8.2 Dipendente di una società francese senza filiale italiana
Scenario: Laura lavora per una società francese, percepisce 2 000 € netti al mese e ha un debito IVA di 8 000 €. L’azienda non ha sedi in Italia e le paga lo stipendio su un conto francese.
- Richiesta di assistenza: L’AdeR attiva la cooperazione ai sensi della Direttiva 2010/24/UE e invia agli uffici francesi il titolo tradotto. Il credito supera 1 500 €, quindi la domanda è ricevibile .
- Notifica al datore: L’autorità fiscale francese notifica l’ordine alla società, che deve trattenere il decimo dello stipendio (200 €) secondo i limiti italiani, a meno che il diritto francese preveda tutele più favorevoli.
- Opposizione: Laura può presentare un ricorso in Italia (contestando il titolo) e un ricorso in Francia (contestando la notifica o l’ammontare della trattenuta). Se ottiene una sospensione in Italia, la Francia deve sospendere l’esecuzione .
- Soluzione: Può negoziare con l’AdeR una rateizzazione o un saldo e stralcio; in alternativa può valutare un piano del consumatore se ha altri debiti.
8.3 Professionista italiano in Svizzera (Paese extra‑UE)
Scenario: Giulia è una consulente freelance che lavora a Zurigo. Ha debiti fiscali per 50 000 € e percepisce 6 000 CHF mensili. La Svizzera non ha recepito la direttiva UE, ma l’Italia e la Svizzera hanno un accordo bilaterale del 1976.
- Accordo bilaterale: L’AdeR chiede assistenza alla Svizzera in base all’accordo, trasmettendo il titolo tradotto e la richiesta di pignorare lo stipendio.
- Exequatur: Le autorità svizzere verificano la validità del titolo e procedono all’esecuzione secondo il diritto svizzero (che prevede la possibilità di pignorare fino a un certo importo per garantire il minimo vitale).
- Limiti: Il limite italiano (1/5 oltre 5 000 €) può essere più favorevole rispetto al limite svizzero; in tal caso il datore deve applicare il limite più basso a tutela del lavoratore.

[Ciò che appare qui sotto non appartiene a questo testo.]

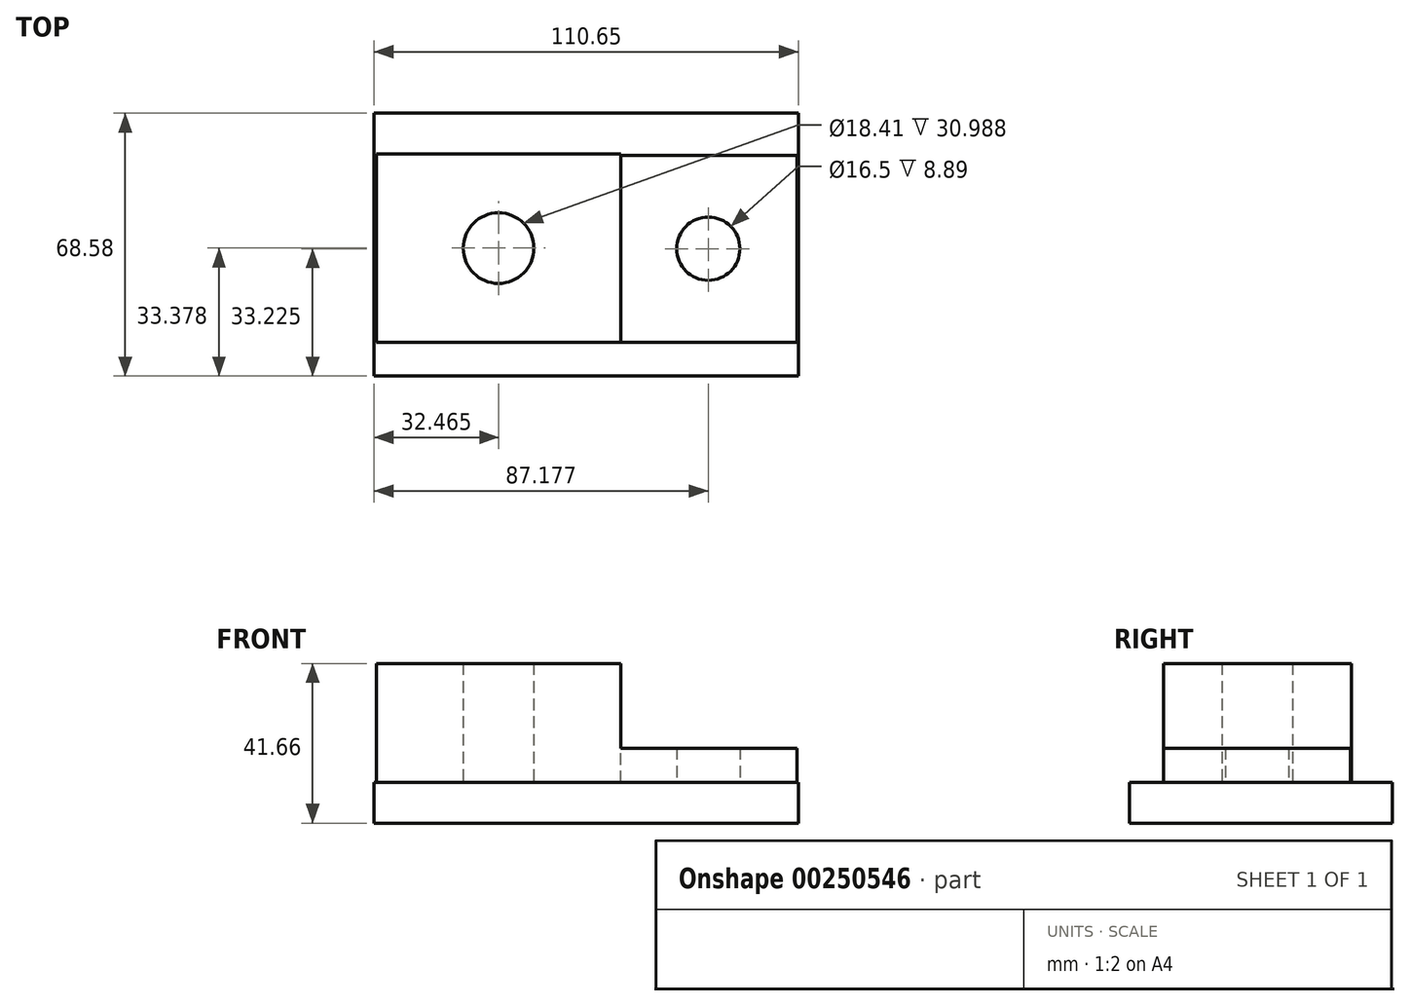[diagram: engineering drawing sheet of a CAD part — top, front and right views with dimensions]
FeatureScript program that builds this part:
annotation { "Feature Type Name" : "Feature", "Feature Type Description" : "" }
export const myFeature = defineFeature(function(context is Context, id is Id, definition is map)
    precondition{}
    {
        {
            var Q0;
            Q0=qCreatedBy(makeId("Top.planeOp"),FACE);
            var sketch = newSketch(context, id + "F0", { "sketchPlane" : qUnion([Q0])});
            skLineSegment(sketch, "E0.bottom", {"start": v(-66.45, 35.81) * mm, "end": v(-2.74, 35.81) * mm});
            skLineSegment(sketch, "E0.top", {"start": v(-66.45, -13.26) * mm, "end": v(-2.74, -13.26) * mm});
            skLineSegment(sketch, "E0.left", {"start": v(-66.45, 35.81) * mm, "end": v(-66.45, -13.26) * mm});
            skLineSegment(sketch, "E0.right", {"start": v(-2.74, 35.81) * mm, "end": v(-2.74, -13.26) * mm});
            skCircle(sketch, "E1", {"center": v(-34.6, 11.28) * mm, "radius": 9.2 * mm});
            skPoint(sketch, "E1.centerSnap0", {"position": v(-66.45, 11.28) * mm});
            skPoint(sketch, "E1.centerSnap1", {"position": v(-34.6, 35.81) * mm});
            skSolve(sketch);
        }
        {
            var Q0;
            Q0 = qSketchRegion(id + "F0", true);
            extrude(context, id + "F1", {"entities" : qUnion([Q0]), "depth" : 30.99 * mm});
        }
        {
            var Q0;
            Q0=qCreatedBy(makeId("Top.planeOp"),FACE);
            var sketch = newSketch(context, id + "F2", { "sketchPlane" : qUnion([Q0])});
            skLineSegment(sketch, "E2.bottom", {"start": v(-3.05, 35.5) * mm, "end": v(43.28, 35.5) * mm});
            skLineSegment(sketch, "E2.top", {"start": v(-3.05, -13.26) * mm, "end": v(43.28, -13.26) * mm});
            skLineSegment(sketch, "E2.left", {"start": v(-3.05, 35.5) * mm, "end": v(-3.05, -13.26) * mm});
            skLineSegment(sketch, "E2.right", {"start": v(43.28, 35.5) * mm, "end": v(43.28, -13.26) * mm});
            skCircle(sketch, "E3", {"center": v(20.12, 11.13) * mm, "radius": 8.25 * mm});
            skPoint(sketch, "E3.centerSnap0", {"position": v(-3.05, 11.13) * mm});
            skPoint(sketch, "E3.centerSnap1", {"position": v(20.12, 35.5) * mm});
            skSolve(sketch);
        }
        {
            var Q0;
            Q0 = qSketchRegion(id + "F2", true);
            extrude(context, id + "F3", {"entities" : qUnion([Q0]), "operationType" : NewBodyOperationType.ADD, "depth" : 8.9 * mm});
        }
        {
            var Q0;
            Q0=makeQuery(id+"F3.boolean.opBoolean","MERGE",FACE,{"derivedFrom":[makeQuery(id+"F1.opExtrude","CAP_FACE",FACE,{"disambiguationData":[OSD([sQuery(id+"F0.wireOp",EDGE,"E0.bottom"),sQuery(id+"F0.wireOp",EDGE,"E0.top"),sQuery(id+"F0.wireOp",EDGE,"E0.left"),sQuery(id+"F0.wireOp",EDGE,"E0.right"),sQuery(id+"F0.wireOp",EDGE,"E1")])],"isStart":true}),makeQuery(id+"F3.opExtrude","CAP_FACE",FACE,{"disambiguationData":[OSD([sQuery(id+"F2.wireOp",EDGE,"E2.bottom"),sQuery(id+"F2.wireOp",EDGE,"E2.top"),sQuery(id+"F2.wireOp",EDGE,"E2.left"),sQuery(id+"F2.wireOp",EDGE,"E2.right"),sQuery(id+"F2.wireOp",EDGE,"E3")])],"isStart":true})]});
            var sketch = newSketch(context, id + "F4", { "sketchPlane" : qUnion([Q0])});
            skLineSegment(sketch, "E4.bottom", {"start": v(-67.06, 22.1) * mm, "end": v(43.59, 22.1) * mm});
            skLineSegment(sketch, "E4.top", {"start": v(-67.06, -46.48) * mm, "end": v(43.59, -46.48) * mm});
            skLineSegment(sketch, "E4.left", {"start": v(-67.06, 22.1) * mm, "end": v(-67.06, -46.48) * mm});
            skLineSegment(sketch, "E4.right", {"start": v(43.59, 22.1) * mm, "end": v(43.59, -46.48) * mm});
            skSolve(sketch);
        }
        {
            var Q0;
            Q0 = qSketchRegion(id + "F4", true);
            extrude(context, id + "F5", {"entities" : qUnion([Q0]), "operationType" : NewBodyOperationType.ADD, "depth" : 10.67 * mm});
        }
    });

- Ricorso: Giulia può impugnare la cartella in Italia e, se necessario, in Svizzera. La procedura è più costosa e richiede un avvocato locale.
9 – Conclusione
Il pignoramento dello stipendio estero per debiti fiscali italiani è un istituto potente che riflette la crescente cooperazione tra le amministrazioni fiscali. Le modifiche normative del 2025–2026 – dal Testo Unico della riscossione alla Legge di Bilancio 2026 – e la digitalizzazione della riscossione (incrocio delle e‑fatture) hanno rafforzato la capacità dell’Agenzia delle Entrate di intercettare retribuzioni e crediti anche oltre frontiera .

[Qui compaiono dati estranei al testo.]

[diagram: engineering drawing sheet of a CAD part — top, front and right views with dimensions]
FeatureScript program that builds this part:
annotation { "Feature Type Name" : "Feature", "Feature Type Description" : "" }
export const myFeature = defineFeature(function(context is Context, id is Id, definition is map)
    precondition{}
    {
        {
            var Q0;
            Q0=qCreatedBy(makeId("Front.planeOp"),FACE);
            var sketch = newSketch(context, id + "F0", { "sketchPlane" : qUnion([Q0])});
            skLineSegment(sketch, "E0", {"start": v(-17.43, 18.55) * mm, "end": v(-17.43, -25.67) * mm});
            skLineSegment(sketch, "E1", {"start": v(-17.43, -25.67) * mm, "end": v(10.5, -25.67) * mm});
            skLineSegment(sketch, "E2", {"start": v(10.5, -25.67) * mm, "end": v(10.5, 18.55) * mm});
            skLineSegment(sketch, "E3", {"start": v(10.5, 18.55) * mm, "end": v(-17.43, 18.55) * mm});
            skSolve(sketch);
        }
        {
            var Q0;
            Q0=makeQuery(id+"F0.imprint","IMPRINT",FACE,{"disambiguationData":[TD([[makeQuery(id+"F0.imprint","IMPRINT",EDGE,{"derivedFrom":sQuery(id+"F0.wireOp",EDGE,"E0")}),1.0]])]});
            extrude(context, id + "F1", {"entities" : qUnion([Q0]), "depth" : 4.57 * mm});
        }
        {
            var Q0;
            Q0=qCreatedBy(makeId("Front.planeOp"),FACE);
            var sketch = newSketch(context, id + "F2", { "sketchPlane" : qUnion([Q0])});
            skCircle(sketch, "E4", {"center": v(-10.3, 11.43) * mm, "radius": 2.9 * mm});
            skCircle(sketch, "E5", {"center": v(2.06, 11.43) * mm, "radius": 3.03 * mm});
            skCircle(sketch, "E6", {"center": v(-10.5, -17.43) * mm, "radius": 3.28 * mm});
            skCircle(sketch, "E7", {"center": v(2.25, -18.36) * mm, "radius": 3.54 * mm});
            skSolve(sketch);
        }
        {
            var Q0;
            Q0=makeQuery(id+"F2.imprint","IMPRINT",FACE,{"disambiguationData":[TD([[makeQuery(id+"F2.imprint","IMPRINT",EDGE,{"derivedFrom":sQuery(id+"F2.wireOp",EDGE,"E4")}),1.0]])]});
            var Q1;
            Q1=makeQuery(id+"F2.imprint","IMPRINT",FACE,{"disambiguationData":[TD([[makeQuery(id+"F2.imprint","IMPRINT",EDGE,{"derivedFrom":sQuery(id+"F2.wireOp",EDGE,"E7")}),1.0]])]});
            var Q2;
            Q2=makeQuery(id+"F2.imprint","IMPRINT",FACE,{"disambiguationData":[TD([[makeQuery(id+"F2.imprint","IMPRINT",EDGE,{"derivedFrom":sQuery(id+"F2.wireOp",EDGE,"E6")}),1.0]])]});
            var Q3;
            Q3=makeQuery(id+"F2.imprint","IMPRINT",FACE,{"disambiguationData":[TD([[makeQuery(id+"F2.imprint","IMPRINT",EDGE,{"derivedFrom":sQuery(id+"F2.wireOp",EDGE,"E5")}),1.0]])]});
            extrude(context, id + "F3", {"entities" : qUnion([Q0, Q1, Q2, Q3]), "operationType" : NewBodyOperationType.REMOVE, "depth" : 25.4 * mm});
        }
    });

Per i contribuenti ciò comporta un rischio concreto di vedere bloccare lo stipendio, ma al tempo stesso esistono limiti e tutele importanti: la competenza territoriale deve essere rispettata , i termini di 60 giorni fissano la durata del vincolo , e la quota pignorabile non può superare un decimo, un settimo o un quinto in base al reddito . La giurisprudenza recente ha ribadito che i terzi devono rispettare questi limiti e che la violazione comporta responsabilità.

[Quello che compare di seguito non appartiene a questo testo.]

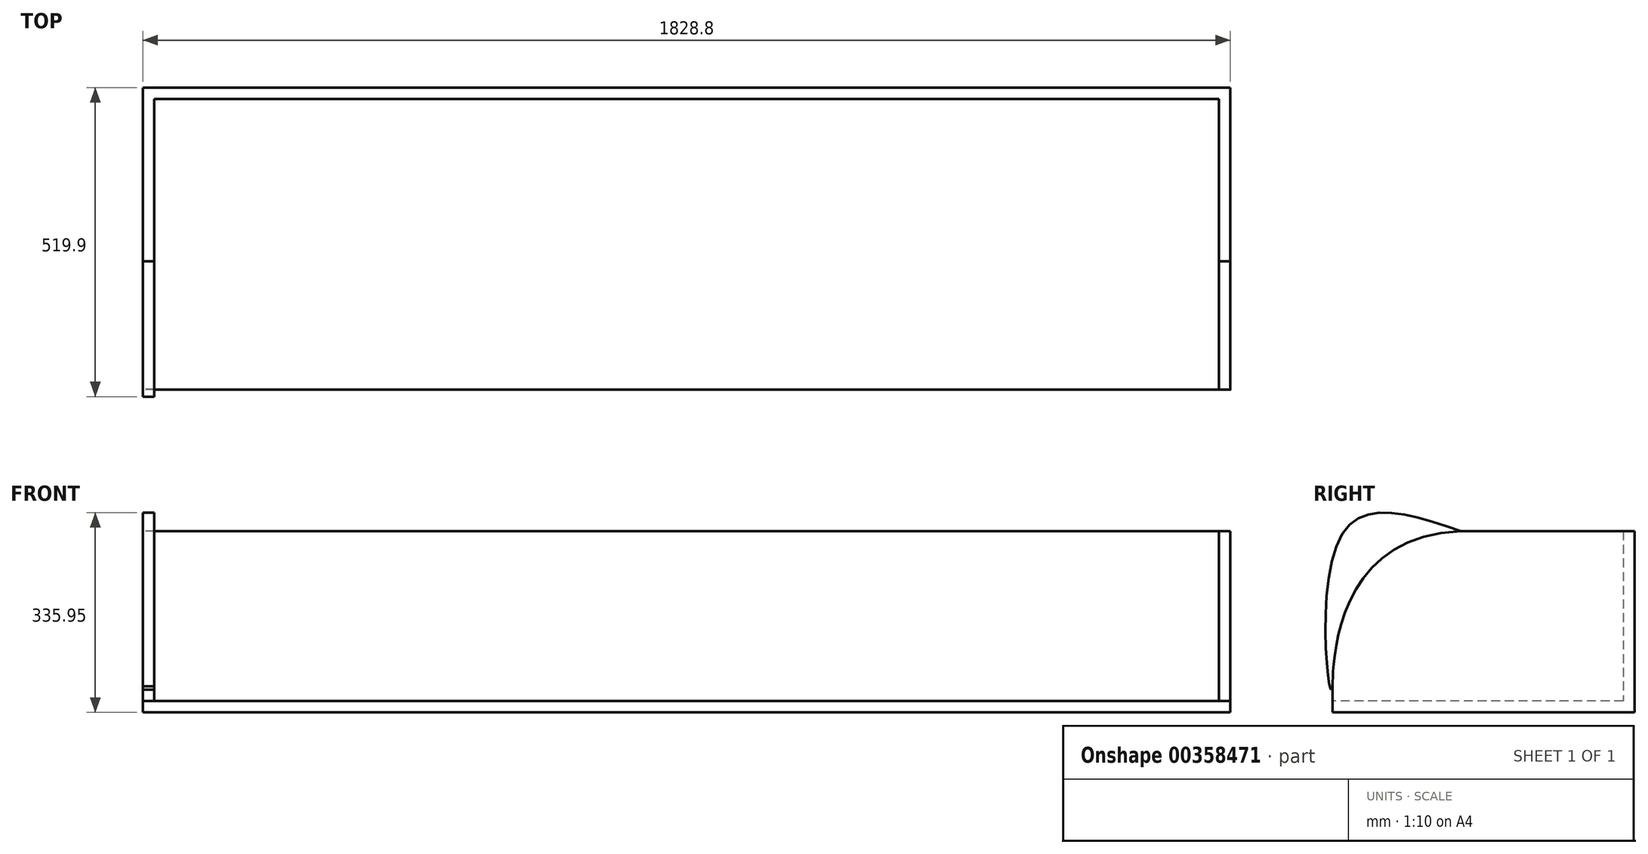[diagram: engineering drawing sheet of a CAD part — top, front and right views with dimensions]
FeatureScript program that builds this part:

Dal punto di vista del debitore, agire tempestivamente è essenziale. Non bisogna attendere che le somme siano bloccate: verificare la legittimità degli atti, presentare opposizioni nei termini, chiedere rateizzazioni o definizioni agevolate e, se necessario, accedere alle procedure di sovraindebitamento permette di evitare o limitare le trattenute. Le procedure transnazionali richiedono competenze specifiche e coordinamento con avvocati esteri; un errore nella traduzione o nella notifica può essere decisivo.